**What to work on**
Read through the data below and state how many of its lines contain the word "baseFrequency", adding nothing.
+ + +
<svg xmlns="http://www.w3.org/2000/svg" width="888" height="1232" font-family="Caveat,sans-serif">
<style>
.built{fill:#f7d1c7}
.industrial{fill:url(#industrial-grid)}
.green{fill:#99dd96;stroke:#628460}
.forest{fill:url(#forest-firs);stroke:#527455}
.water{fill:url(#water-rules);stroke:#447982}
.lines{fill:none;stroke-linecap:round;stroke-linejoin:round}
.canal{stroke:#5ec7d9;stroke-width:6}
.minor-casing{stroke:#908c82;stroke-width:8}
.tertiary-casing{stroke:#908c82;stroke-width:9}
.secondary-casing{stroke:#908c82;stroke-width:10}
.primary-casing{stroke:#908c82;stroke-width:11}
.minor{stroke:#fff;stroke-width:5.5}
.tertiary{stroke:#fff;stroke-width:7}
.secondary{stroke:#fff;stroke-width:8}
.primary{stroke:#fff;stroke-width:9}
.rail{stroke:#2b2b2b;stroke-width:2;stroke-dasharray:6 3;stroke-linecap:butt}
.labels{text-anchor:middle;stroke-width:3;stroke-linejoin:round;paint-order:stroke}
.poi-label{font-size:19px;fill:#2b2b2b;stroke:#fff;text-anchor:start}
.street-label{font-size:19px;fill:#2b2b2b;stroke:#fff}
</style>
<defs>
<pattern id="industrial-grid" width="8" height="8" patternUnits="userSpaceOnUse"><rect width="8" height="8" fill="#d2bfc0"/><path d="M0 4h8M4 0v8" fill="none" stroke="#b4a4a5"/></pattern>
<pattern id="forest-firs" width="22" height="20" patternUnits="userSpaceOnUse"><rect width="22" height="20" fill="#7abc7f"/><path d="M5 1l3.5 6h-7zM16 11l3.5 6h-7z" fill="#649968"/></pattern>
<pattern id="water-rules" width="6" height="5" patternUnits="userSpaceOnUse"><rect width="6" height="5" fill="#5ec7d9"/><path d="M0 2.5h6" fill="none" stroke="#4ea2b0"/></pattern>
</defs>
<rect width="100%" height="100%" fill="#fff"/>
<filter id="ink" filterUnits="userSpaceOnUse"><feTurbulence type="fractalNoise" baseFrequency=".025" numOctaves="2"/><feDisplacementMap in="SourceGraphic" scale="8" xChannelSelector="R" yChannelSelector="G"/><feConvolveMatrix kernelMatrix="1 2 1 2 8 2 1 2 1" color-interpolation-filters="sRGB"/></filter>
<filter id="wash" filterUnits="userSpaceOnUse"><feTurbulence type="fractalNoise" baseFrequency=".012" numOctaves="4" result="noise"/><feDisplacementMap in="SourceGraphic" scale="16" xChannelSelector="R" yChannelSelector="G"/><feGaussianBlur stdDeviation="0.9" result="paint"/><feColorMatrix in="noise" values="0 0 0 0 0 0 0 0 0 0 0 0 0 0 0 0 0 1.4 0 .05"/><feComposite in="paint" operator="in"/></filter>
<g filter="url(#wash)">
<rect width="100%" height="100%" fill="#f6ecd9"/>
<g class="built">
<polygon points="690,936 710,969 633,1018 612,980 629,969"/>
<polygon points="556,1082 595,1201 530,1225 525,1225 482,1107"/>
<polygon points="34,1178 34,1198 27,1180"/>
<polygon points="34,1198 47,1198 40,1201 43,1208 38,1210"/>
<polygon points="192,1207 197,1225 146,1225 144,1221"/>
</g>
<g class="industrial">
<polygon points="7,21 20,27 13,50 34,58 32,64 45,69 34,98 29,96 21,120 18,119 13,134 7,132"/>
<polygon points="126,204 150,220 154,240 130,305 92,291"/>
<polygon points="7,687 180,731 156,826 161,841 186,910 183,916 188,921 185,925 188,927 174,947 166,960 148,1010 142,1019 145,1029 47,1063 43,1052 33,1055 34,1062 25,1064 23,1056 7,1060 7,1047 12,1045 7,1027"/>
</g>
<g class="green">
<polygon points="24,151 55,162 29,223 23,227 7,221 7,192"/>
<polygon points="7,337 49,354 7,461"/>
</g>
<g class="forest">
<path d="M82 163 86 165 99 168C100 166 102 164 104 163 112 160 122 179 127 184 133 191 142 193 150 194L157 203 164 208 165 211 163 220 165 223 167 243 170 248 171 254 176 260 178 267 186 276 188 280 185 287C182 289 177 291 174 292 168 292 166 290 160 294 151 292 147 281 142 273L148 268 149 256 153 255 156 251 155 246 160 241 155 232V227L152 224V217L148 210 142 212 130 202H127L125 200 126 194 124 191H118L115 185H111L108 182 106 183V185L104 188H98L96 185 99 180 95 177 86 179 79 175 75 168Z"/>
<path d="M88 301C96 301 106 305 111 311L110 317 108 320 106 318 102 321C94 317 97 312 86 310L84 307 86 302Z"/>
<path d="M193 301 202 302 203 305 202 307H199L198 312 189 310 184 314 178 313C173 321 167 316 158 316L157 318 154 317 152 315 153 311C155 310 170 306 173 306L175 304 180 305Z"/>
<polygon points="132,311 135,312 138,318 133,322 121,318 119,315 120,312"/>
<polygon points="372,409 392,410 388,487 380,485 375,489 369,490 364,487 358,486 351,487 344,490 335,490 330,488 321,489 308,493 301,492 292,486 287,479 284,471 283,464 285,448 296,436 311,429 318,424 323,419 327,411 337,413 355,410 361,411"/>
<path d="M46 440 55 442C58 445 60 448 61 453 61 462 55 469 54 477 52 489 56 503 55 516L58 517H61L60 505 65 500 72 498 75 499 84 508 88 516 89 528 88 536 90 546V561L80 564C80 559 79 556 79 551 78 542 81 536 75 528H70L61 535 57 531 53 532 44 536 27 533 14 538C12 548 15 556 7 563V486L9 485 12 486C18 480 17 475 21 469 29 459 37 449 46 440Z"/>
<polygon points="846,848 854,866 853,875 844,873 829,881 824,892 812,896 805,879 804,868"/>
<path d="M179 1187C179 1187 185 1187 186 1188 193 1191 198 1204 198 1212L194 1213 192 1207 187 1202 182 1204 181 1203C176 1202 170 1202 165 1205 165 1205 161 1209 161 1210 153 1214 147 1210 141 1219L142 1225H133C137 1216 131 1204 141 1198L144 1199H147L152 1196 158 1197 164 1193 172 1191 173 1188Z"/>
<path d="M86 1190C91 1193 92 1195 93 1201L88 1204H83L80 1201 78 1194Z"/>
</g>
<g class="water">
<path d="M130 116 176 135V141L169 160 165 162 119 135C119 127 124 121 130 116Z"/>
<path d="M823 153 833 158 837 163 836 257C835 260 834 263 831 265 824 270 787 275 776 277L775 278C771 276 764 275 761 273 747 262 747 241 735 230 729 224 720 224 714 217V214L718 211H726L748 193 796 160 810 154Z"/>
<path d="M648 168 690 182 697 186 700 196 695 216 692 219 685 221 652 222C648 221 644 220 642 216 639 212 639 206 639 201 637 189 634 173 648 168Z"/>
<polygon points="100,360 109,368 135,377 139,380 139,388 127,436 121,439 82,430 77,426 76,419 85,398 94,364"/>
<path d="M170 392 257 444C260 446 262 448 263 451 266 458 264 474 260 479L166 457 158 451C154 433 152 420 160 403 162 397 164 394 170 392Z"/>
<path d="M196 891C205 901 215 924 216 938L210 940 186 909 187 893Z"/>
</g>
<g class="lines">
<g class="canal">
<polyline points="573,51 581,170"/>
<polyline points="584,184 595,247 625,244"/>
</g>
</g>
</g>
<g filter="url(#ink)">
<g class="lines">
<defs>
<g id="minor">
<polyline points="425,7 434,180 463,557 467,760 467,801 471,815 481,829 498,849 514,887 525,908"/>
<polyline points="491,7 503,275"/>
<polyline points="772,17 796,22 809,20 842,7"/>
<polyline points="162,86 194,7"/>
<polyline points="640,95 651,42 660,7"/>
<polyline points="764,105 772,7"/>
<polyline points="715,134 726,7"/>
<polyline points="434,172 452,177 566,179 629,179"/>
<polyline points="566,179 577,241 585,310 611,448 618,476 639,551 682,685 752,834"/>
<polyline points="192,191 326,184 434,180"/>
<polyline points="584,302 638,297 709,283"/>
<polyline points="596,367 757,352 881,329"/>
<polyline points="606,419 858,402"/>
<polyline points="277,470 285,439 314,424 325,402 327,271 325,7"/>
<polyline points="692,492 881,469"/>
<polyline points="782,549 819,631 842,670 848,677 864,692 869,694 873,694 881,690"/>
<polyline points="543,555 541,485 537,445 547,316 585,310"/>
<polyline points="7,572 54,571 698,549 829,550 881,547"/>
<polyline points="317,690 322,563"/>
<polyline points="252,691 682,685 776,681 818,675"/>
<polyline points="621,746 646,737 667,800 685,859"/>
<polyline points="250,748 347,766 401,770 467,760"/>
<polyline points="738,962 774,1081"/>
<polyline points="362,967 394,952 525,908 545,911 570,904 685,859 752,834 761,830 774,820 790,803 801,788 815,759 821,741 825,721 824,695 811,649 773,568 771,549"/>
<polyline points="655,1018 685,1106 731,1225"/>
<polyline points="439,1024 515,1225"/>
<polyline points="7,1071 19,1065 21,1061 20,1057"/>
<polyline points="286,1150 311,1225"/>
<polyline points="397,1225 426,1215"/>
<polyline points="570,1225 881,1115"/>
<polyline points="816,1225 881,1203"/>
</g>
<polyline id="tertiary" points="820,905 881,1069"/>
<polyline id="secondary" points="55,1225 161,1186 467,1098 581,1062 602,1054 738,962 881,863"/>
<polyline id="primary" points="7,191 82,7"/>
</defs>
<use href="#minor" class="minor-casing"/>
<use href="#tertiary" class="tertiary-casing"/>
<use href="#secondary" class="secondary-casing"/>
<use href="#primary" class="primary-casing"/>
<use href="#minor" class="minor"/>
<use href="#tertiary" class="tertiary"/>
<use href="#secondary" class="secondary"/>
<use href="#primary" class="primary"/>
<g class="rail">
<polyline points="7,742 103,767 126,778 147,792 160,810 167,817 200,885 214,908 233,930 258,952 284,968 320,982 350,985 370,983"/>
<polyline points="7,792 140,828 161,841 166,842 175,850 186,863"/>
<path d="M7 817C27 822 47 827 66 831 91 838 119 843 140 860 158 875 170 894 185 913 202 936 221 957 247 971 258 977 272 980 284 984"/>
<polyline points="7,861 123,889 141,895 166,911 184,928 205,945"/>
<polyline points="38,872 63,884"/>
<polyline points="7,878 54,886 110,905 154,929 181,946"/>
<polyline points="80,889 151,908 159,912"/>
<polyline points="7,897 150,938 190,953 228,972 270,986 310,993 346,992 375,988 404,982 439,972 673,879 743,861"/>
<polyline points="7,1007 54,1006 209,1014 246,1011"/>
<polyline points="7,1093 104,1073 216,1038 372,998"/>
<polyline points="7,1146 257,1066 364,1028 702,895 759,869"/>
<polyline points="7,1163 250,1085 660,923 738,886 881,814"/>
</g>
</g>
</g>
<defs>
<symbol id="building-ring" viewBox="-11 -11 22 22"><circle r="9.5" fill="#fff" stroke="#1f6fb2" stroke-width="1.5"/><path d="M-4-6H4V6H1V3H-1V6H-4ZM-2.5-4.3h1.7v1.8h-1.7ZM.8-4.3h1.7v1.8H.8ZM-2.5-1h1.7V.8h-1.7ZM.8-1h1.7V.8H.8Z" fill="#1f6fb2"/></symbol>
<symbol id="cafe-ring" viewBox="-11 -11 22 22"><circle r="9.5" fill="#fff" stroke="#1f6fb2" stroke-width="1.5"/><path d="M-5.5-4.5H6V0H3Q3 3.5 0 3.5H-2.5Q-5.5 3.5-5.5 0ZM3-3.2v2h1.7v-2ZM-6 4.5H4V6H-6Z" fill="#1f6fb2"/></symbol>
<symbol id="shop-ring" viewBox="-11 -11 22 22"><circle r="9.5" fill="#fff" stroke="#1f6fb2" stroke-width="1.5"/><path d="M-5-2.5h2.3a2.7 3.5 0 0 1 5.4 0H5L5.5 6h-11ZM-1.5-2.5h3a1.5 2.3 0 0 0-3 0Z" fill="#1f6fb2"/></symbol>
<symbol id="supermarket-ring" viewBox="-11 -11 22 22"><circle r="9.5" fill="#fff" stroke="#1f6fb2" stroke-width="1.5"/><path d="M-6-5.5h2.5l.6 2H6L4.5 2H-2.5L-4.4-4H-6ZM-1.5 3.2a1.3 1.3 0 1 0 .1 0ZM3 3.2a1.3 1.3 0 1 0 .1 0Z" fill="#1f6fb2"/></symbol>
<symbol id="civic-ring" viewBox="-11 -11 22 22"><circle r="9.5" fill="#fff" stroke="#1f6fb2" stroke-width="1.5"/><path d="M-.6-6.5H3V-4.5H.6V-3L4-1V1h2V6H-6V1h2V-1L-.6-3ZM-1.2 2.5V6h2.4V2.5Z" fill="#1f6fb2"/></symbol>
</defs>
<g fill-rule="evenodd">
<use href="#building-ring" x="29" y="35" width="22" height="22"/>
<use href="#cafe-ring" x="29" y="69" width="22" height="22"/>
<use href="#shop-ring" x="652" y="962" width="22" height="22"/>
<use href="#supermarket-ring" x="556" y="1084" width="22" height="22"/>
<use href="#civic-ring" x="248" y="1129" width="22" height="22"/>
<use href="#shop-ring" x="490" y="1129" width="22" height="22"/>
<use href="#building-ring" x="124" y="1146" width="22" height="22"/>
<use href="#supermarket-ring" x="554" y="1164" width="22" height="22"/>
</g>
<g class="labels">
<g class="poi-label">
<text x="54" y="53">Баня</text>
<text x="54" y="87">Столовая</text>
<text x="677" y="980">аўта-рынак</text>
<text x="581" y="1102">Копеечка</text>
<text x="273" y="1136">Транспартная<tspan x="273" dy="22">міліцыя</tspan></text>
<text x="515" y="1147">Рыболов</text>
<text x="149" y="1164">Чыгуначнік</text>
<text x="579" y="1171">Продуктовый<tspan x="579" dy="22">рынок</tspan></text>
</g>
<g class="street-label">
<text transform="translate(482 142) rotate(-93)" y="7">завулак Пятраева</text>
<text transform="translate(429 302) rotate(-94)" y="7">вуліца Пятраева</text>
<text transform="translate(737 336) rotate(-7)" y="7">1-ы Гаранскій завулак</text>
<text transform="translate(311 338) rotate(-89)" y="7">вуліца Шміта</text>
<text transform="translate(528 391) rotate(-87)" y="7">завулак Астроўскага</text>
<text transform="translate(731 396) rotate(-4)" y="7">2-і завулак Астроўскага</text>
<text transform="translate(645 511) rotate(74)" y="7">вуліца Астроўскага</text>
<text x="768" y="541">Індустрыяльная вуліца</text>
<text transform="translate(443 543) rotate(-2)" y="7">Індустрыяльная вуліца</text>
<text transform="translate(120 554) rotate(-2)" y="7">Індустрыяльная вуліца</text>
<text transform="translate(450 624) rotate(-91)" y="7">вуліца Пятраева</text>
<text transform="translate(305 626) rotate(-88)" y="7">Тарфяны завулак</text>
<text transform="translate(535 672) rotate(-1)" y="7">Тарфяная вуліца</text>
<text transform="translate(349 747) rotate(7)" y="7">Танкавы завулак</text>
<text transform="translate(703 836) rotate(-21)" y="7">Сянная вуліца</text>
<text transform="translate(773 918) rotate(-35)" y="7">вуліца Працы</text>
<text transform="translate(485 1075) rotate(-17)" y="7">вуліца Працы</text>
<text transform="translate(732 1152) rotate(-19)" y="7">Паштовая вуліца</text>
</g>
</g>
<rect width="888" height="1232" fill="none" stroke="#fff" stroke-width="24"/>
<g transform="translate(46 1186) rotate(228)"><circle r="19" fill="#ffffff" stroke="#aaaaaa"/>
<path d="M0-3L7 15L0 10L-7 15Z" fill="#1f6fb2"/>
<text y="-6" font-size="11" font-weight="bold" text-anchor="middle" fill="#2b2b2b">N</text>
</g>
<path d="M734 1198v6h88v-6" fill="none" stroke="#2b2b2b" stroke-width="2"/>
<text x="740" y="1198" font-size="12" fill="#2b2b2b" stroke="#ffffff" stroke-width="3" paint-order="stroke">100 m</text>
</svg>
+ + +
**The completed task**
2